◆ DATA FOR THIS EXERCISE:

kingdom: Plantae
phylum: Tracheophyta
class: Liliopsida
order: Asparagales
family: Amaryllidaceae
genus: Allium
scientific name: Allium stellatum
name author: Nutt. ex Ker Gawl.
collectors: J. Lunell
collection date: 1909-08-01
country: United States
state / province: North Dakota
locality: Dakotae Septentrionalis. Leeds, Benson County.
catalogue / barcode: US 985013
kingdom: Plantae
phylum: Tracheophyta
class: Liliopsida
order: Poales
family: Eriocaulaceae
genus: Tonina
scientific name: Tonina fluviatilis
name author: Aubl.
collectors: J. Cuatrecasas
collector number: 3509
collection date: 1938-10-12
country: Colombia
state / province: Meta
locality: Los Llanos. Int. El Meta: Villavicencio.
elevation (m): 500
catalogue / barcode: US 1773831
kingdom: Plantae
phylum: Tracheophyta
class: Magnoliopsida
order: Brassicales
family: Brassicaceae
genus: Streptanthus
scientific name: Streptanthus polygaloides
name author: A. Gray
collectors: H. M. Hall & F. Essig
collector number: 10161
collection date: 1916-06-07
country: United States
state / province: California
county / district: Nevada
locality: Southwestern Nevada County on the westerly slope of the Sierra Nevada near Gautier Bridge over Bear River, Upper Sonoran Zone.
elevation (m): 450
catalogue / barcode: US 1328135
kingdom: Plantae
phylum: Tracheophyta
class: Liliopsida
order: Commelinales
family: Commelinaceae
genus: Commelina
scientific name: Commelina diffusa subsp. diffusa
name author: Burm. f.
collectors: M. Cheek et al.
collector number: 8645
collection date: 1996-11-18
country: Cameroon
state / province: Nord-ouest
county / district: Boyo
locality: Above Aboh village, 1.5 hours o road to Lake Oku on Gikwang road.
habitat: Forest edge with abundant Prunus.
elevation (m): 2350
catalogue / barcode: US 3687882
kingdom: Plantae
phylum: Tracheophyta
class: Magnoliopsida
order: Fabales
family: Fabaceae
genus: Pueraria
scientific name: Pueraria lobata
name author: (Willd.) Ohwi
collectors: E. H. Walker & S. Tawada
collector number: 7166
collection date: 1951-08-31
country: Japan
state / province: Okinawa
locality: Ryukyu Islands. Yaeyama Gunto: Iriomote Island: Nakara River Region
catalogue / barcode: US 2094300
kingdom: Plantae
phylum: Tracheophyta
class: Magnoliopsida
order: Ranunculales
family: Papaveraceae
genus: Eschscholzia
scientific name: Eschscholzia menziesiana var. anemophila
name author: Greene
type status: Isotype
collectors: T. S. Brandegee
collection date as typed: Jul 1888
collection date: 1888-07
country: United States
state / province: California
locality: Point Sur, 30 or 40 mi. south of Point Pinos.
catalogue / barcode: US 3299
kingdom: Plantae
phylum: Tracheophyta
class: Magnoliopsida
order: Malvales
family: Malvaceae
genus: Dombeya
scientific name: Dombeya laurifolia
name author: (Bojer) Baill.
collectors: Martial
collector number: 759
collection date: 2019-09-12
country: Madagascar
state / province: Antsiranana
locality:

◆ EXERCISE:
Edit all of the records by changing every "collectors" to "collected by" and leaving everything else as it is.

◆ RESPONSE TO THE TASK:
kingdom: Plantae
phylum: Tracheophyta
class: Liliopsida
order: Asparagales
family: Amaryllidaceae
genus: Allium
scientific name: Allium stellatum
name author: Nutt. ex Ker Gawl.
collected by: J. Lunell
collection date: 1909-08-01
country: United States
state / province: North Dakota
locality: Dakotae Septentrionalis. Leeds, Benson County.
catalogue / barcode: US 985013
kingdom: Plantae
phylum: Tracheophyta
class: Liliopsida
order: Poales
family: Eriocaulaceae
genus: Tonina
scientific name: Tonina fluviatilis
name author: Aubl.
collected by: J. Cuatrecasas
collector number: 3509
collection date: 1938-10-12
country: Colombia
state / province: Meta
locality: Los Llanos. Int. El Meta: Villavicencio.
elevation (m): 500
catalogue / barcode: US 1773831
kingdom: Plantae
phylum: Tracheophyta
class: Magnoliopsida
order: Brassicales
family: Brassicaceae
genus: Streptanthus
scientific name: Streptanthus polygaloides
name author: A. Gray
collected by: H. M. Hall & F. Essig
collector number: 10161
collection date: 1916-06-07
country: United States
state / province: California
county / district: Nevada
locality: Southwestern Nevada County on the westerly slope of the Sierra Nevada near Gautier Bridge over Bear River, Upper Sonoran Zone.
elevation (m): 450
catalogue / barcode: US 1328135
kingdom: Plantae
phylum: Tracheophyta
class: Liliopsida
order: Commelinales
family: Commelinaceae
genus: Commelina
scientific name: Commelina diffusa subsp. diffusa
name author: Burm. f.
collected by: M. Cheek et al.
collector number: 8645
collection date: 1996-11-18
country: Cameroon
state / province: Nord-ouest
county / district: Boyo
locality: Above Aboh village, 1.5 hours o road to Lake Oku on Gikwang road.
habitat: Forest edge with abundant Prunus.
elevation (m): 2350
catalogue / barcode: US 3687882
kingdom: Plantae
phylum: Tracheophyta
class: Magnoliopsida
order: Fabales
family: Fabaceae
genus: Pueraria
scientific name: Pueraria lobata
name author: (Willd.) Ohwi
collected by: E. H. Walker & S. Tawada
collector number: 7166
collection date: 1951-08-31
country: Japan
state / province: Okinawa
locality: Ryukyu Islands. Yaeyama Gunto: Iriomote Island: Nakara River Region
catalogue / barcode: US 2094300
kingdom: Plantae
phylum: Tracheophyta
class: Magnoliopsida
order: Ranunculales
family: Papaveraceae
genus: Eschscholzia
scientific name: Eschscholzia menziesiana var. anemophila
name author: Greene
type status: Isotype
collected by: T. S. Brandegee
collection date as typed: Jul 1888
collection date: 1888-07
country: United States
state / province: California
locality: Point Sur, 30 or 40 mi. south of Point Pinos.
catalogue / barcode: US 3299
kingdom: Plantae
phylum: Tracheophyta
class: Magnoliopsida
order: Malvales
family: Malvaceae
genus: Dombeya
scientific name: Dombeya laurifolia
name author: (Bojer) Baill.
collected by: Martial
collector number: 759
collection date: 2019-09-12
country: Madagascar
state / province: Antsiranana
locality:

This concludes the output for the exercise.